Huge +1, I think most solvers need to have some resource limits in place as the runtime can explode. I am just not 100% what is the best approach here, putting a global limit on the solver instance vs having a limit per query. Any thoughts on that?

Excellent question. Ultimately what matters for a user is the global limit. So, in that sense, a global limit makes sense. But, it also makes it harder (in principle) to pinpoint the problem, because you could have it timeout on a small query right after a large query that was actually responsible for consuming the resources. That said, I'm guessing in practice it's binary, because of the exponential: either a single call exhausts all resources or it barely uses them. I suspect we'll ~never hit the case I described. So, I'm inclined to start global (to keep it simple) and then refine if necessary. As you probably noticed, this patch actually has both -- the user specifies the global limit, but the implementation is local. So, changing this would be easy.

That said, I should note that it's not global for a TU - just for a function, at least given the way we currently implement our clang-tidy checks. So, that seems a reasonable compromise.

WDYT?

kinu added a comment.Jun 12 2023, 11:09 AM

LGTM as well, I was initially thinking about having a local limit per query (which could be easier to pinpoint the particular query that explodes), but per-solver instance limit could make sense as a starter too.

Ultimately what matters for a user is the global limit.

I am not 100% sure about that. While it is true that the user cares about the process not hanging, but global vs local limits can have observable effects on the analysis results. With a global limit, after a query exhausted all the budget, for all intents and purposes we continue the analysis without a solver for the rest of the function and all queries would just time out, even the simple ones. With a local limit, the solver might time out for a couple of queries, but we keep the precision for the simple queries. That being said, it is possible that the scenario where we have a few big queries that blows the solver up but the rest of them are simple just does not happen that much. Also, a local timeout produces less reliable worst case runtime results. This makes me think it might be possible that we want both, but this decision is probably better made when we have some evidence that we actually need both. So, I am ok with committing this as is for now.

Ultimately what matters for a user is the global limit.

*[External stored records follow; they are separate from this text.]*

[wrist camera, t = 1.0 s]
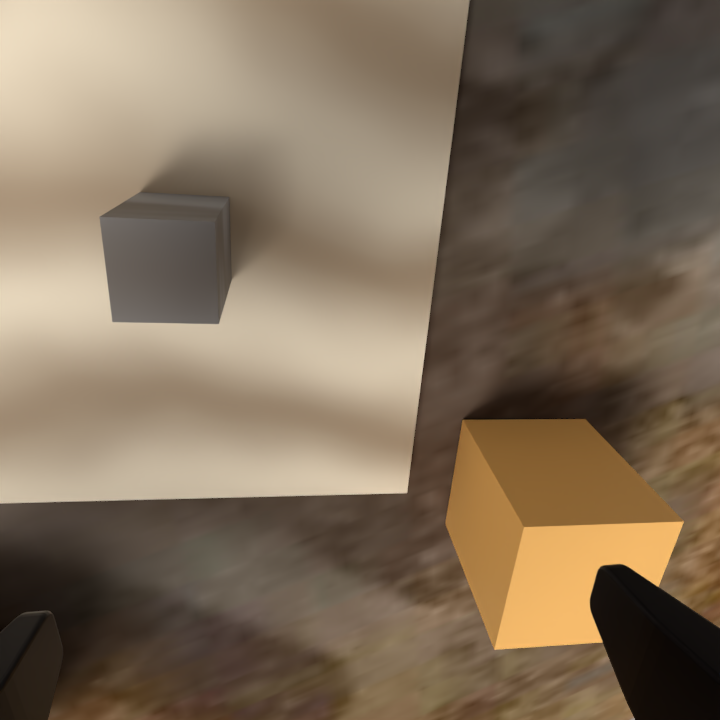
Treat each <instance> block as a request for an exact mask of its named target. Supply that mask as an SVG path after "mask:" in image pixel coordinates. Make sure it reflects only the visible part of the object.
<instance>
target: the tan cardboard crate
mask: <svg viewBox="0 0 720 720" xmlns="http://www.w3.org/2000/svg"><path fill="white" fill-rule="evenodd" d="M683 523H684V521H683V520H682V519H681V518H680V517H679V516H678V515H677V514H676V513H675V512H674V511H673V510H672V509H671V508H670V507H669V505H668V504H667V503H666V502H665V501H664V500H663V499H662V498H661V497H660V496H659V495H658V494H657V493H656V492H655V491H654V490H653V489H652V488H651V487H650V486H649V485H648V484H647V483H646V482H645V481H644V479H643V478H642V477H641V476H640V475H639V474H638V473H637V472H636V471H635V470H634V469H633V468H632V467H631V466H630V465H629V464H628V463H627V462H626V461H625V460H624V459H623V458H622V457H621V456H620V455H619V454H618V452H617V451H616V450H615V449H614V448H613V447H612V446H611V445H610V444H609V443H608V442H607V441H606V440H605V439H604V438H603V437H602V436H601V435H600V434H599V433H598V432H597V431H596V430H595V429H594V428H593V427H592V425H591V424H590V423H589V422H588V421H587V420H586V419H498V420H463V421H462V427H461V432H460V438H459V444H458V450H457V456H456V462H455V468H454V474H453V480H452V486H451V492H450V498H449V504H448V510H447V516H446V522H445V524H446V526H447V529H448V532H449V534H450V537H451V539H452V542H453V544H454V547H455V550H456V552H457V555H458V557H459V560H460V562H461V565H462V568H463V570H464V573H465V575H466V578H467V581H468V583H469V586H470V588H471V591H472V593H473V596H474V599H475V601H476V604H477V606H478V609H479V611H480V614H481V617H482V619H483V622H484V624H485V627H486V629H487V632H488V635H489V637H490V640H491V642H492V645H493V647H494V650H497V649H511V648H526V647H541V646H555V645H570V644H584V643H599V642H602V639H601V636H600V634H599V631H598V629H597V626H596V624H595V621H594V619H593V616H592V613H591V610H590V596H591V592H592V589H593V585H594V581H595V578H596V574H597V571H598V569H599V568H600V567H601V566H603V565H613V564H623V565H626V566H628V567H629V568H631V569H632V570H634V571H635V572H637V573H638V574H640V575H641V576H643V577H644V578H646V579H647V580H649V581H650V582H652V583H653V584H655V585H656V586H659V584H660V581H661V579H662V576H663V574H664V571H665V569H666V566H667V563H668V561H669V558H670V556H671V553H672V551H673V548H674V546H675V543H676V540H677V538H678V535H679V533H680V530H681V528H682V525H683Z"/></svg>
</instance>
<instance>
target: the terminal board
mask: <svg viewBox="0 0 720 720" xmlns="http://www.w3.org/2000/svg"><path fill="white" fill-rule="evenodd" d="M469 1H470V0H0V503H36V502H75V501H114V500H153V499H193V498H232V497H271V496H311V495H350V494H389V493H407V489H408V481H409V473H410V466H411V458H412V450H413V442H414V434H415V426H416V418H417V410H418V403H419V395H420V387H421V379H422V371H423V363H424V355H425V348H426V340H427V332H428V324H429V316H430V308H431V300H432V292H433V285H434V277H435V269H436V261H437V253H438V245H439V237H440V230H441V222H442V214H443V206H444V198H445V190H446V182H447V174H448V167H449V159H450V151H451V143H452V135H453V127H454V119H455V112H456V104H457V96H458V88H459V80H460V72H461V64H462V56H463V49H464V41H465V33H466V25H467V17H468V9H469Z"/></svg>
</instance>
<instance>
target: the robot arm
mask: <svg viewBox="0 0 720 720" xmlns="http://www.w3.org/2000/svg"><path fill="white" fill-rule="evenodd" d="M590 610H591V613H592V616H593V619H594V621H595V624H596V626H597V629H598V631H599V634H600V636H601V639H602V642H603V644H604V647H605V649H606V652H607V654H608V657H609V659H610V662H611V664H612V667H613V669H614V672H615V674H616V677H617V679H618V682H619V685H620V687H621V689H622V692H623V694H624V697H625V699H626V701H627V704H628V706H629V708H630V710H631V712H632V714H633V716H634V718H635V720H720V628H719V627H717V626H716V625H714V624H713V623H711V622H710V621H708V620H707V619H705V618H704V617H702V616H701V615H699V614H698V613H696V612H695V611H693V610H692V609H690V608H689V607H687V606H686V605H684V604H683V603H681V602H680V601H678V600H677V599H676V598H674V597H673V596H671V595H670V594H668V593H667V592H665V591H664V590H662V589H661V588H659V587H658V586H656V585H655V584H653V583H652V582H650V581H649V580H647V579H646V578H644V577H643V576H641V575H640V574H638V573H637V572H635V571H634V570H632V569H631V568H629V567H628V566H626V565H623V564H613V565H603V566H601V567H600V568H599V569H598V571H597V574H596V578H595V581H594V585H593V589H592V592H591V596H590ZM62 659H63V646H62V642H61V638H60V635H59V631H58V628H57V625H56V621H55V618H54V615H53V614H52V613H51V612H50V611H47V610H46V611H34V612H25V613H22V614H21V615H19V616H17V617H16V618H15V619H14V620H13V621H12V622H11V623H10V624H9V625H7V626H6V627H5V628H4V629H3V630H2V631H1V632H0V720H48V717H49V713H50V709H51V705H52V701H53V697H54V693H55V689H56V685H57V681H58V677H59V673H60V669H61V665H62Z"/></svg>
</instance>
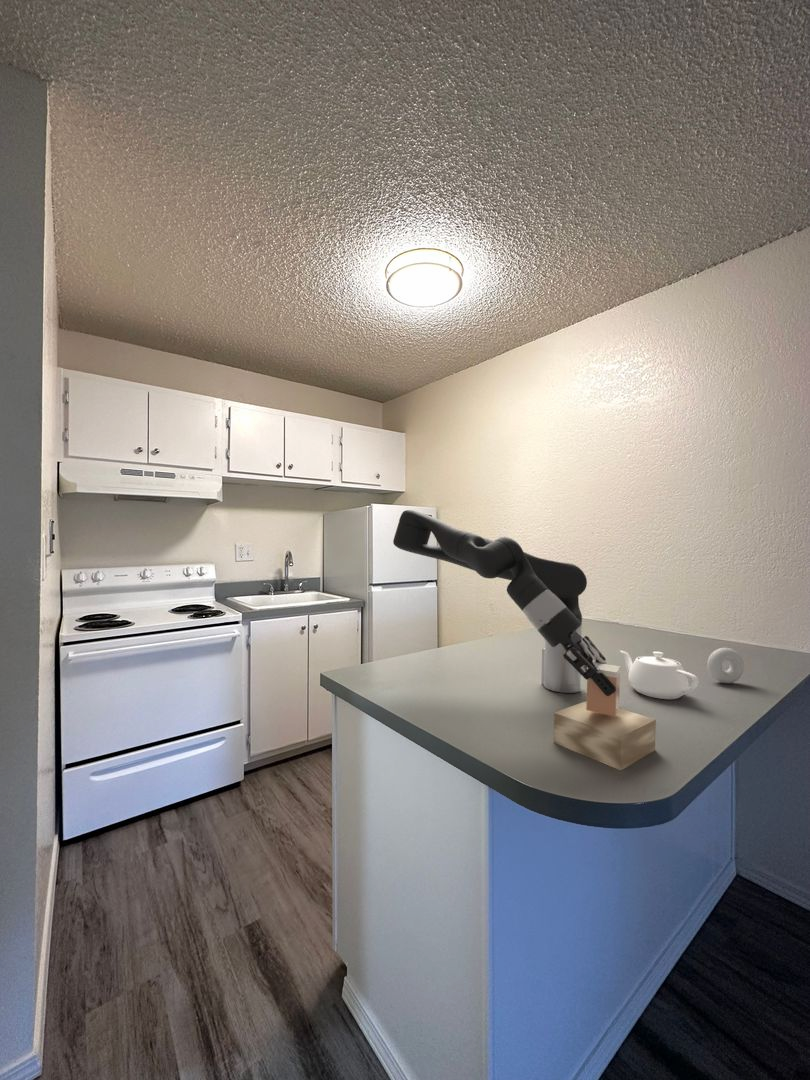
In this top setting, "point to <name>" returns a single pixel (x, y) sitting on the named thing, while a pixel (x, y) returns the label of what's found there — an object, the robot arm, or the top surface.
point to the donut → (734, 669)
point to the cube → (597, 698)
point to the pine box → (605, 734)
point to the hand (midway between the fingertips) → (614, 688)
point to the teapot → (658, 676)
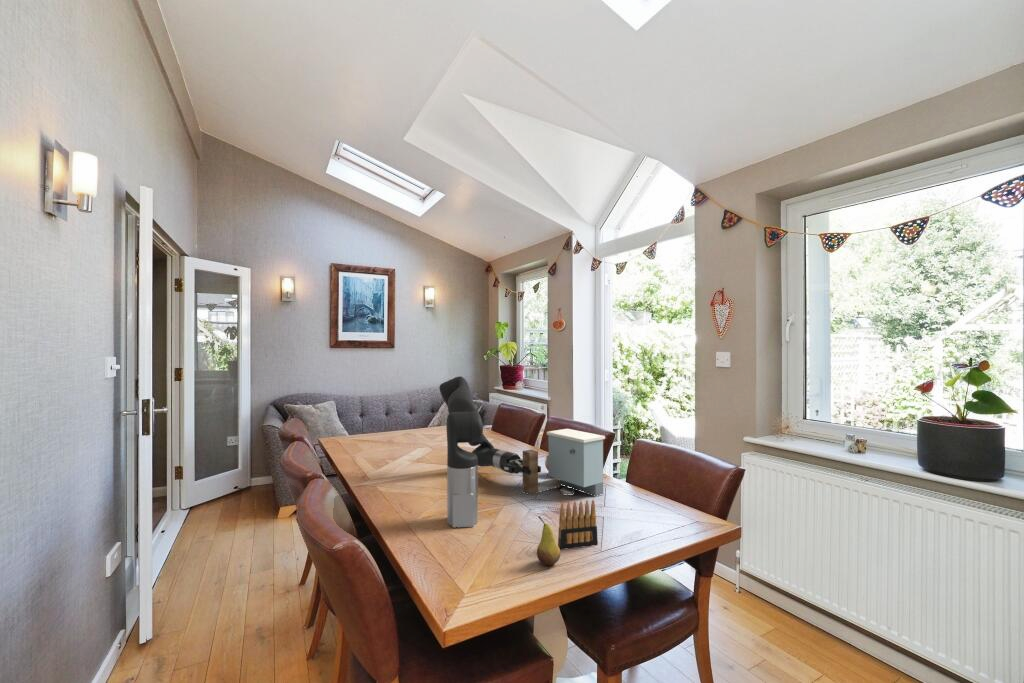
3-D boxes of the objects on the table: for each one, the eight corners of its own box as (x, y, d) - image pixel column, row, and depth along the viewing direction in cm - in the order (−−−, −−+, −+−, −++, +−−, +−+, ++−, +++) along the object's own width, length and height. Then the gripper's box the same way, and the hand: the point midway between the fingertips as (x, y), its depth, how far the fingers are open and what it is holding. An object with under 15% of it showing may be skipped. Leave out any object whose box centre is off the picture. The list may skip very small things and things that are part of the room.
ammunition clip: (595, 542, 125) (594, 498, 125) (597, 545, 123) (597, 500, 123) (557, 546, 123) (557, 501, 123) (560, 549, 121) (560, 503, 121)
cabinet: (545, 488, 173) (545, 432, 173) (567, 482, 180) (567, 428, 180) (582, 501, 158) (582, 440, 158) (605, 494, 165) (605, 436, 165)
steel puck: (576, 495, 165) (576, 491, 165) (562, 496, 164) (562, 492, 164) (572, 491, 170) (572, 487, 170) (558, 492, 169) (558, 487, 169)
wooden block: (522, 492, 168) (522, 451, 168) (553, 484, 178) (553, 445, 178) (529, 494, 165) (529, 453, 165) (561, 486, 174) (560, 447, 175)
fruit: (558, 570, 109) (558, 520, 109) (534, 567, 111) (534, 517, 111) (562, 560, 115) (562, 511, 115) (539, 557, 116) (539, 509, 116)
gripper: (491, 454, 175) (520, 463, 161) (520, 449, 183) (550, 457, 170) (491, 474, 175) (520, 484, 161) (520, 468, 183) (550, 477, 170)
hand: (535, 470), depth 166 cm, fingers closed on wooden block, 4 cm apart
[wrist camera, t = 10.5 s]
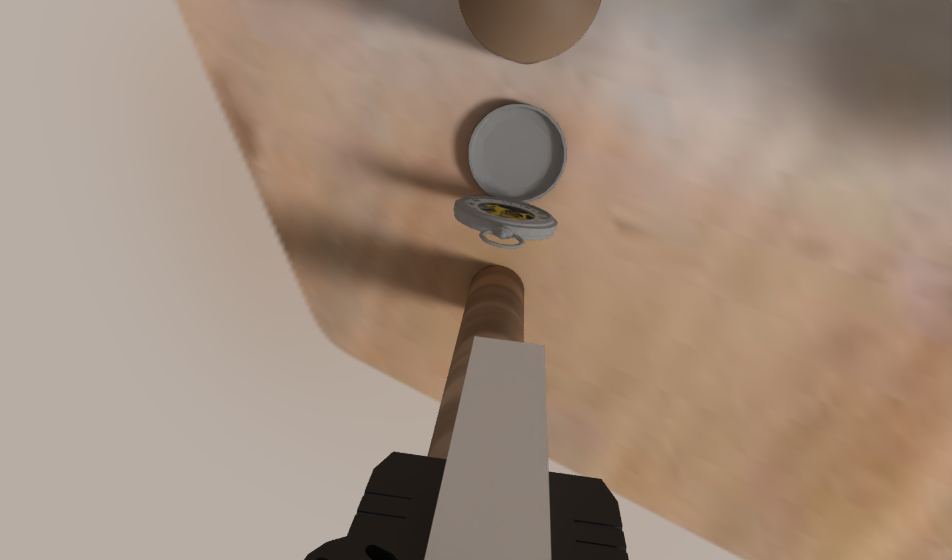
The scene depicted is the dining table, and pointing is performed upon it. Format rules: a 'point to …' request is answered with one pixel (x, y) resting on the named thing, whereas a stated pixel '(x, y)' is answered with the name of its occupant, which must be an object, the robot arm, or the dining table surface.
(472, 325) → the post right
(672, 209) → the dining table surface
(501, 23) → the post left
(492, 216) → the pocket watch
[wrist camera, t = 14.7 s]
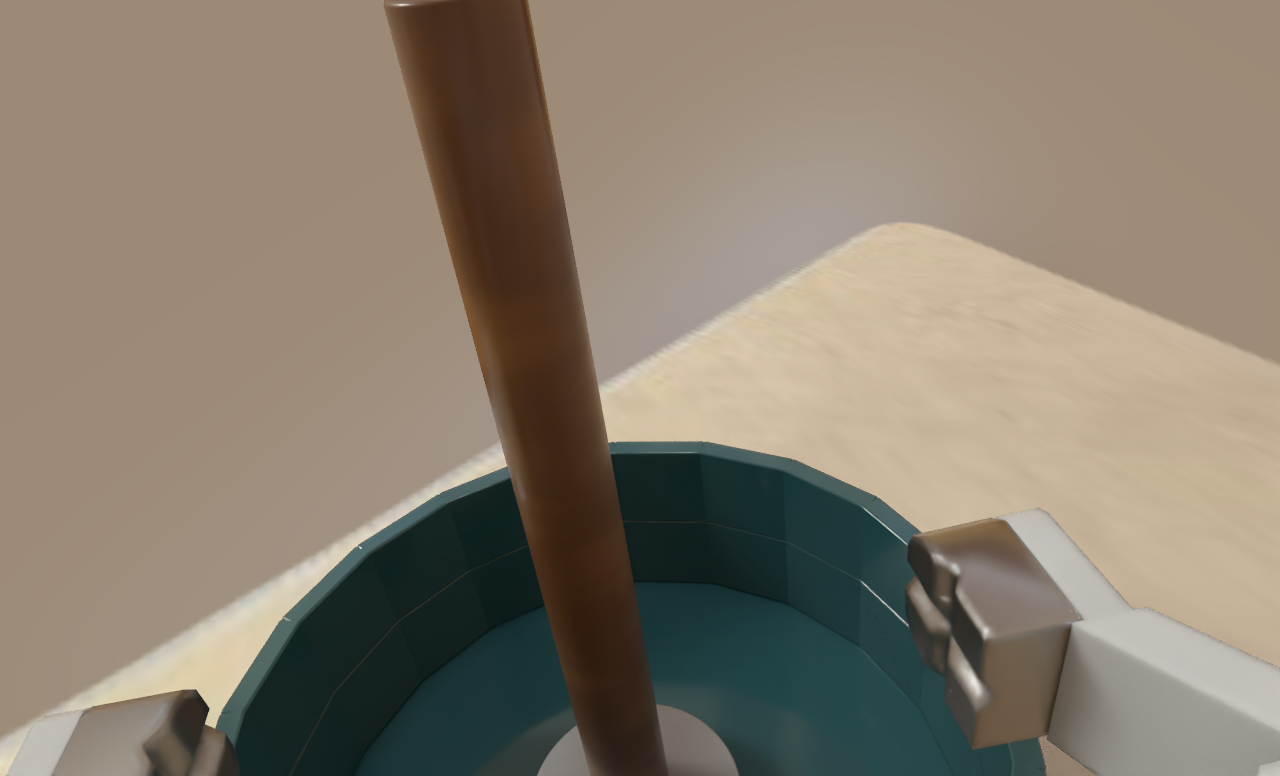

I am not 100% sure about that. While it is true that the user cares about the process not hanging, but global vs local limits can have observable effects on the analysis results. With a global limit, after a query exhausted all the budget, for all intents and purposes we continue the analysis without a solver for the rest of the function and all queries would just time out, even the simple ones. With a local limit, the solver might time out for a couple of queries, but we keep the precision for the simple queries. That being said, it is possible that the scenario where we have a few big queries that blows the solver up but the rest of them are simple just does not happen that much. Also, a local timeout produces less reliable worst case runtime results. This makes me think it might be possible that we want both, but this decision is probably better made when we have some evidence that we actually need both. So, I am ok with committing this as is for now.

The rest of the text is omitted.